On 13/06/2022 17:41, Ceraolo Spurio, Daniele wrote:
On 6/13/2022 9:31 AM, Tvrtko Ursulin wrote:
On 13/06/2022 16:39, Ceraolo Spurio, Daniele wrote:
On 6/13/2022 1:16 AM, Tvrtko Ursulin wrote:
On 10/06/2022 00:19, Daniele Ceraolo Spurio wrote:
On DG2, HuC loading is performed by the GSC, via a PXP command. The
load
operation itself is relatively simple (just send a message to the GSC
with the physical address of the HuC in LMEM), but there are timing
changes that requires special attention. In particular, to send a PXP
command we need to first export the GSC driver and then wait for the
mei-gsc and mei-pxp modules to start, which means that HuC load will
complete after i915 load is complete. This means that there is a small
window of time after i915 is registered and before HuC is loaded
during which userspace could submit and/or checking the HuC load
status,
although this is quite unlikely to happen (HuC is usually loaded
before
kernel init/resume completes).
We've consulted with the media team in regards to how to handle
this and
they've asked us to do the following:
1) Report HuC as loaded in the getparam IOCTL even if load is still in
progress. The media driver uses the IOCTL as a way to check if HuC is
enabled and then includes a secondary check in the batches to get the
actual status, so doing it this way allows userspace to keep working
without changes.
2) Stall all userspace VCS submission until HuC is loaded. Stalls are
expected to be very rare (if any), due to the fact that HuC is usually
loaded before kernel init/resume is completed.
Motivation to add these complications into i915 are not clear to me
here. I mean there is no HuC on DG2 _yet_ is the premise of the
series, right? So no backwards compatibility concerns. In this case
why jump through the hoops and not let userspace handle all of this
by just leaving the getparam return the true status?
The main areas impacted by the fact that we can't guarantee that HuC
load is complete when i915 starts accepting submissions are boot and
suspend/resume, with the latter being the main problem; GT reset is
not a concern because HuC now survives it. A suspend/resume can be
transparent to userspace and therefore the HuC status can temporarily
flip from loaded to not without userspace knowledge, especially if we
start going into deeper suspend states and start causing HuC resets
when we go into runtime suspend. Note that this is different from
what happens during GT reset for older platforms, because in that
scenario we guarantee that HuC reload is complete before we restart
the submission back-end, so userspace doesn't notice that the HuC
status change. We had an internal discussion about this problem with
both media and i915 archs and the conclusion was that the best option
is for i915 to stall media submission while HuC (re-)load is in
progress.
Resume is potentialy a good reason - I did not pick up on that from
the cover letter. I read the statement about the unlikely and small
window where HuC is not loaded during kernel init/resume and I guess
did not pick up on the resume part.
Waiting for GSC to load HuC from i915 resume is not an option?
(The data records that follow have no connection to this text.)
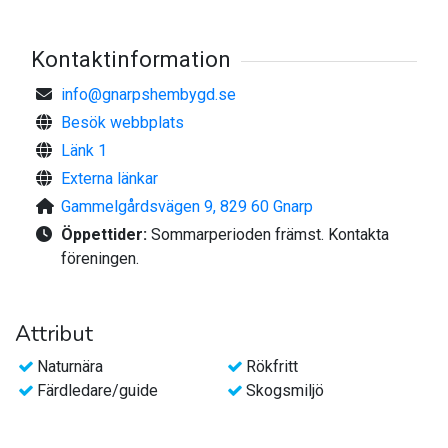
Kontaktinformation
info@gnarpshembygd.se
Besök webbplats
Länk 1
Externa länkar
Gammelgårdsvägen 9, 829 60 Gnarp
Öppettider:
Sommarperioden främst. Kontakta
föreningen.
Attribut
Naturnära
Rökfritt
Färdledare/guide
Skogsmiljö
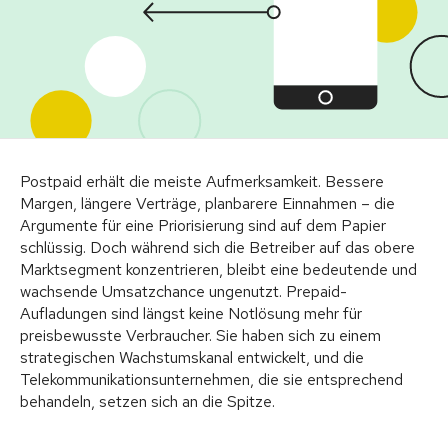
Postpaid erhält die meiste Aufmerksamkeit. Bessere
Margen, längere Verträge, planbarere Einnahmen – die
Argumente für eine Priorisierung sind auf dem Papier
schlüssig. Doch während sich die Betreiber auf das obere
Marktsegment konzentrieren, bleibt eine bedeutende und
wachsende Umsatzchance ungenutzt. Prepaid-
Aufladungen sind längst keine Notlösung mehr für
preisbewusste Verbraucher. Sie haben sich zu einem
strategischen Wachstumskanal entwickelt, und die
Telekommunikationsunternehmen, die sie entsprechend
behandeln, setzen sich an die Spitze.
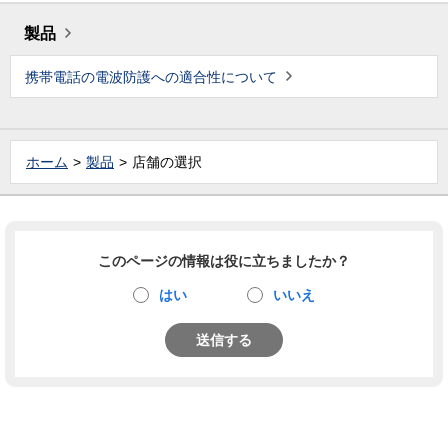
製品
携帯電話の電波防護への適合性について
ホーム
製品
店舗の選択
このページの情報は役に立ちましたか？
はい
いいえ
送信する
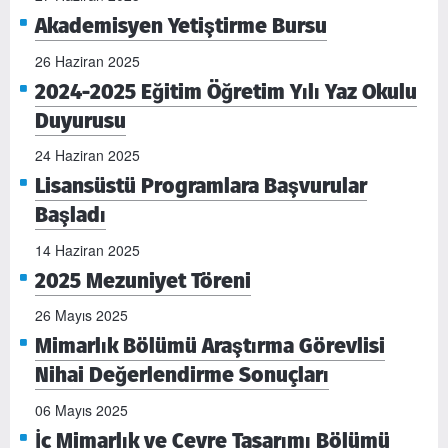
Akademisyen Yetiştirme Bursu
26 Haziran 2025
2024-2025 Eğitim Öğretim Yılı Yaz Okulu
Duyurusu
24 Haziran 2025
Lisansüstü Programlara Başvurular
Başladı
14 Haziran 2025
2025 Mezuniyet Töreni
26 Mayıs 2025
Mimarlık Bölümü Araştırma Görevlisi
Nihai Değerlendirme Sonuçları
06 Mayıs 2025
İç Mimarlık ve Çevre Tasarımı Bölümü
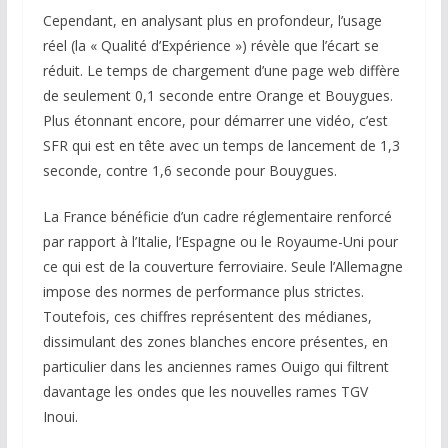
Cependant, en analysant plus en profondeur, l’usage
réel (la « Qualité d’Expérience ») révèle que l’écart se
réduit. Le temps de chargement d’une page web diffère
de seulement 0,1 seconde entre Orange et Bouygues.
Plus étonnant encore, pour démarrer une vidéo, c’est
SFR qui est en tête avec un temps de lancement de 1,3
seconde, contre 1,6 seconde pour Bouygues.
La France bénéficie d’un cadre réglementaire renforcé
par rapport à l’Italie, l’Espagne ou le Royaume-Uni pour
ce qui est de la couverture ferroviaire. Seule l’Allemagne
impose des normes de performance plus strictes.
Toutefois, ces chiffres représentent des médianes,
dissimulant des zones blanches encore présentes, en
particulier dans les anciennes rames Ouigo qui filtrent
davantage les ondes que les nouvelles rames TGV
Inoui.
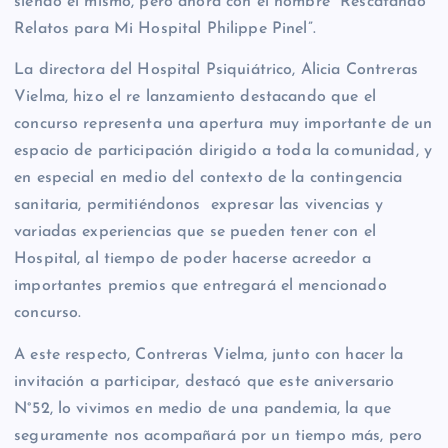
siendo el mismo, pero ahora con el nombre “Rescatando
Relatos para Mi Hospital Philippe Pinel”.
La directora del Hospital Psiquiátrico, Alicia Contreras
Vielma, hizo el re lanzamiento destacando que el
concurso representa una apertura muy importante de un
espacio de participación dirigido a toda la comunidad, y
en especial en medio del contexto de la contingencia
sanitaria, permitiéndonos expresar las vivencias y
variadas experiencias que se pueden tener con el
Hospital, al tiempo de poder hacerse acreedor a
importantes premios que entregará el mencionado
concurso.
A este respecto, Contreras Vielma, junto con hacer la
invitación a participar, destacó que este aniversario
N°52, lo vivimos en medio de una pandemia, la que
seguramente nos acompañará por un tiempo más, pero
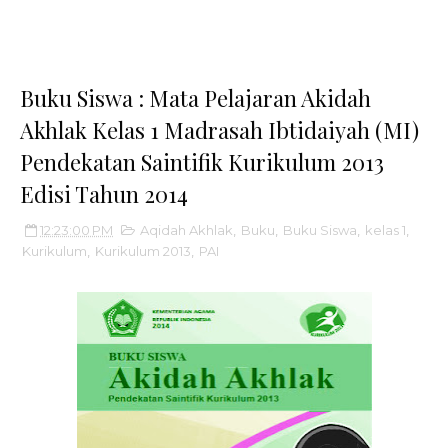
Buku Siswa : Mata Pelajaran Akidah
Akhlak Kelas 1 Madrasah Ibtidaiyah (MI)
Pendekatan Saintifik Kurikulum 2013
Edisi Tahun 2014
12:23:00 PM
Aqidah Akhlak
,
Buku
,
Buku Siswa
,
kelas 1
,
Kurikulum
,
Kurikulum 2013
,
PAI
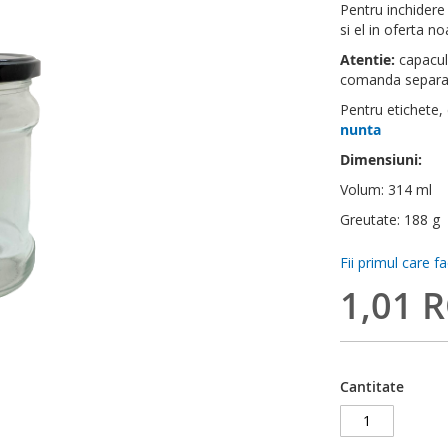
Pentru inchidere 
si el in oferta no
Atentie:
capacul 
comanda separat 
Pentru etichete,
nunta
Dimensiuni:
Volum: 314 ml
Greutate: 188 g
Fii primul care f
1,01 
Cantitate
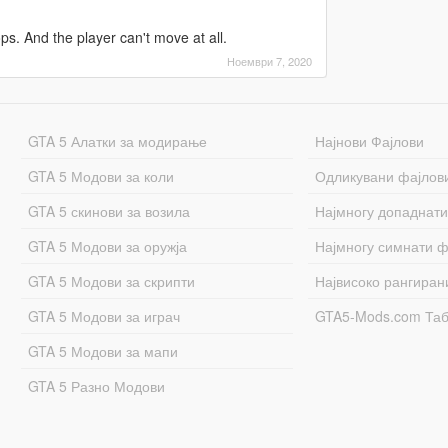
ps. And the player can't move at all.
Ноември 7, 2020
GTA 5 Алатки за модирање
Најнови Фајлови
GTA 5 Модови за коли
Одликувани фајлов
GTA 5 скинови за возила
Најмногу допаднати
GTA 5 Модови за оружја
Најмногу симнати ф
GTA 5 Модови за скрипти
Највисоко рангиран
GTA 5 Модови за играч
GTA5-Mods.com Та
GTA 5 Модови за мапи
GTA 5 Разно Модови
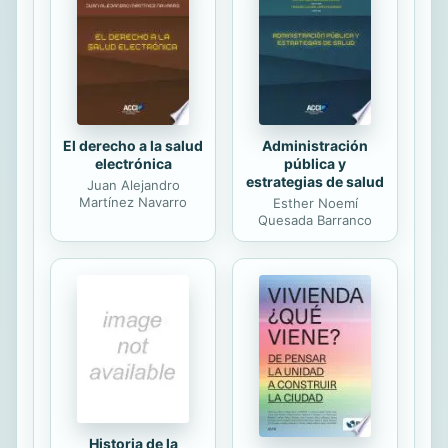
El derecho a la salud
Administración
electrónica
pública y
estrategias de salud
Juan Alejandro
Martínez Navarro
Esther Noemí
Quesada Barranco
Historia de la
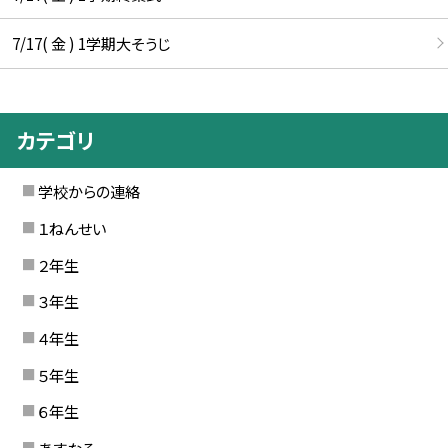
7/17( 金 ) 1学期大そうじ
カテゴリ
学校からの連絡
１ねんせい
２年生
３年生
４年生
５年生
６年生
あすなろ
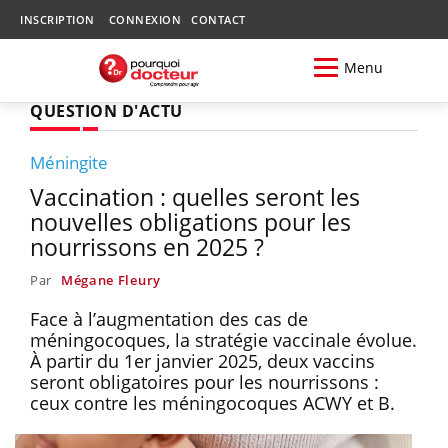
INSCRIPTION
CONNEXION
CONTACT
Menu
QUESTION D'ACTU
Méningite
Vaccination : quelles seront les
nouvelles obligations pour les
nourrissons en 2025 ?
Par
Mégane Fleury
Face à l’augmentation des cas de
méningocoques, la stratégie vaccinale évolue.
À partir du 1er janvier 2025, deux vaccins
seront obligatoires pour les nourrissons :
ceux contre les méningocoques ACWY et B.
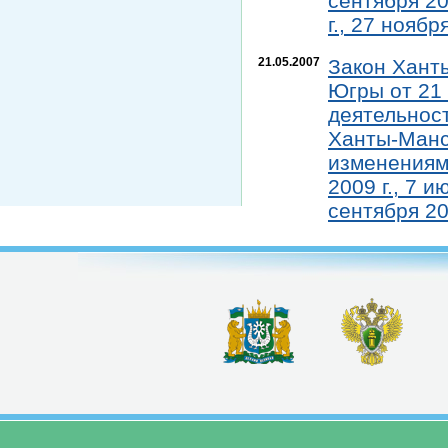
сентября 20
г., 27 ноября
21.05.2007
Закон Хант
Югры от 21 
деятельнос
Ханты-Манс
изменениями
2009 г., 7 и
сентября 202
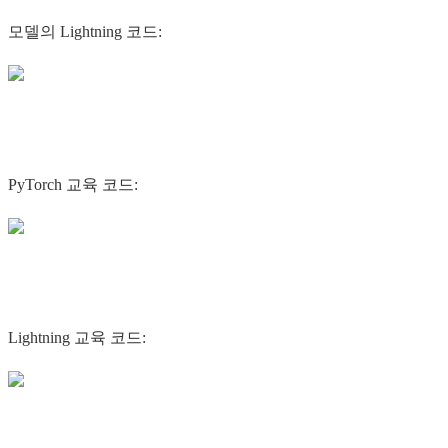
모델의 Lightning 코드:
PyTorch 교육 코드:
Lightning 교육 코드:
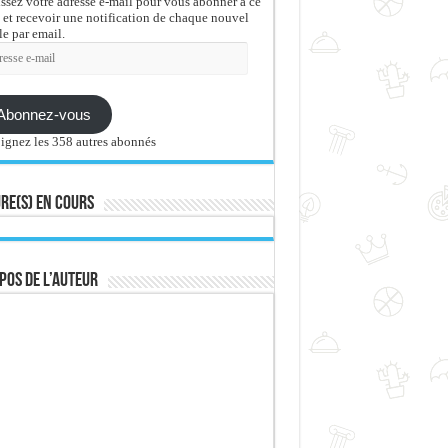
issez votre adresse e-mail pour vous abonner à ce
 et recevoir une notification de chaque nouvel
le par email.
sse
Abonnez-vous
ignez les 358 autres abonnés
re(s) en cours
pos de l’auteur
GSC is an aux device exported by i915, so AFAIU GSC resume can't start
until i915 resume completes.
I'll dig into this in the next few days since I want to understand how
exactly it works. Or someone can help explain.
If in the end conclusion will be that i915 resume indeed cannot wait for
GSC, then I think auto-blocking of queued up contexts on media engines
indeed sounds unavoidable. Otherwise, as you explained, user experience
post resume wouldn't be good.
However, do we really need to lie in the getparam? How about extend or
add a new one to separate the loading vs loaded states? Since userspace
does not support DG2 HuC yet this should be doable.
Will there be runtime suspend happening on the GSC device behind
i915's back, or i915 and GSC will always be able to transition the
states in tandem?
They're always in sync. The GSC is part of the same HW PCI device as the
rest of the GPU, so they change HW state together.
Okay thanks, I wasn't sure if it is the same or separate device.